• _EXERCISE REQUIREMENTS_
Count only the lines of the records that hold "middle", then give the number without any other words.

━━ RECORDS PROVIDED ━━

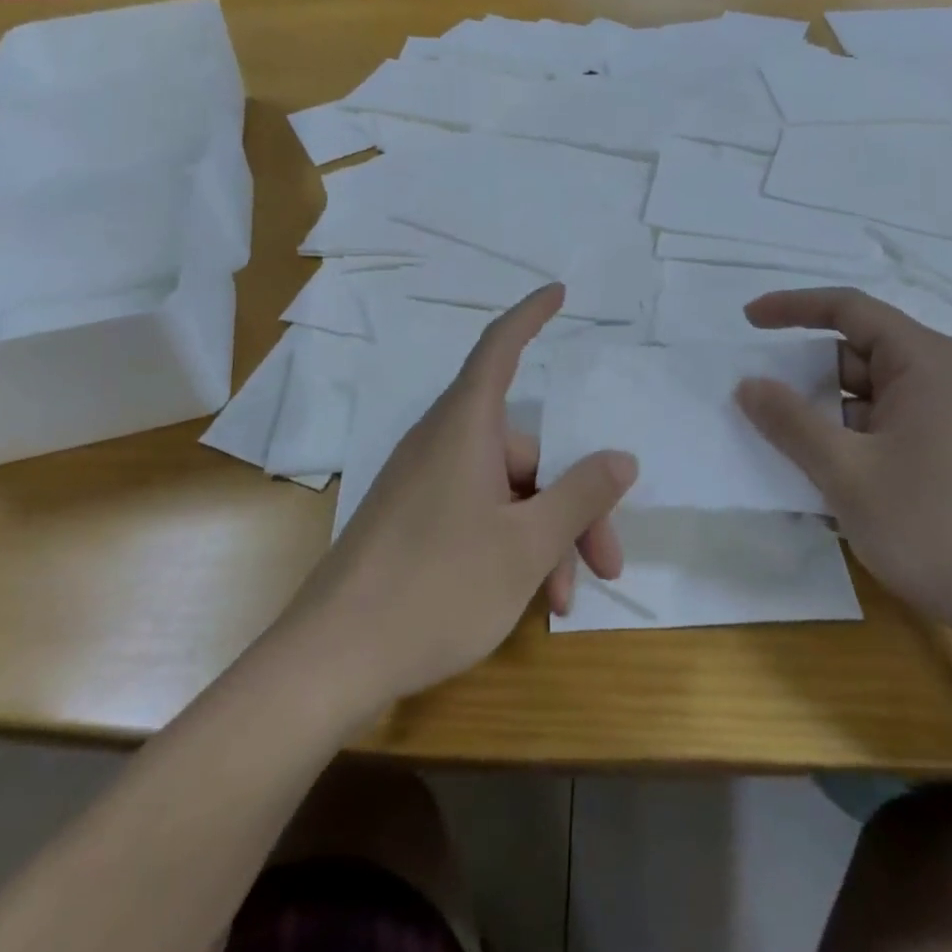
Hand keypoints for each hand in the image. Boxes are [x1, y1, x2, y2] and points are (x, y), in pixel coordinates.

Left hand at [287, 285, 637, 703]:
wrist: (330, 659)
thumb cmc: (437, 588)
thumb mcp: (526, 546)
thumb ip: (579, 496)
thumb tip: (621, 458)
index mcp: (465, 427)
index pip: (500, 347)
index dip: (530, 314)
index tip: (559, 292)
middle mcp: (443, 443)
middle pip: (525, 450)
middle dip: (573, 502)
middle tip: (607, 564)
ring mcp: (424, 483)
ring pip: (506, 490)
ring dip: (544, 536)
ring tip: (564, 600)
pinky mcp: (412, 520)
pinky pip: (477, 512)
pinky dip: (510, 544)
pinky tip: (528, 597)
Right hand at [735, 288, 951, 660]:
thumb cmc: (935, 528)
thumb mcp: (846, 473)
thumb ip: (789, 422)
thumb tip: (747, 383)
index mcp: (924, 361)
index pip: (848, 309)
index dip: (792, 307)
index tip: (747, 320)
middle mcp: (945, 377)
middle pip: (859, 352)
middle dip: (806, 372)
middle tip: (759, 399)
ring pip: (873, 395)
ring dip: (827, 413)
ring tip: (786, 446)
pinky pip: (891, 426)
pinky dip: (853, 438)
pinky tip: (830, 479)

━━━

• _ANSWER TO THE PROBLEM_
8